Porous hair can also benefit from an apple cider vinegar (ACV) rinse. Unlike using ACV to cleanse the hair, sealing the cuticle with ACV is done after a wash and condition, before styling. The acidity of the ACV will encourage the layers of the cuticle to flatten a bit, thus leaving the strand less prone to loss of moisture. Because my hair is more porous than my daughter's, I will actually use ACV for a cuticle-sealing rinse, whereas with her we will use it as a clarifying wash to break through product build-up.

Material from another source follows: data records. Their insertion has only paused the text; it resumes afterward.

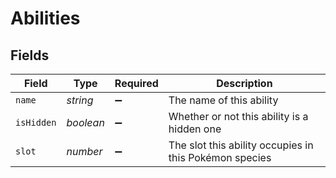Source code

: # Abilities


## Fields

| Field                                                  | Type                                                   | Required                                               | Description                                            |
| ------------------------------------------------------ | ------------------------------------------------------ | ------------------------------------------------------ | ------------------------------------------------------ |
| `name`                                                 | *string*                                               | :heavy_minus_sign:                                     | The name of this ability                               |
| `isHidden`                                             | *boolean*                                              | :heavy_minus_sign:                                     | Whether or not this ability is a hidden one            |
| `slot`                                                 | *number*                                               | :heavy_minus_sign:                                     | The slot this ability occupies in this Pokémon species |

For as long as this post was, this was actually the short version. There is a great deal of science behind how hair and products work together, and porosity is just one of many elements that needs to be taken into account while searching for the right hair care regime for your child. Other things such as styling habits (including protective styling), how hard your child plays, how well the hair is protected while sleeping, and what the weather is like all play a role, as does protein (which I touched on a bit above) and nutrition. Healthy hair really does come from the inside out, so making sure your child is well hydrated and eating balanced meals will help immensely, especially if you've recently brought your child home and their previous environment did not provide adequate nutrition.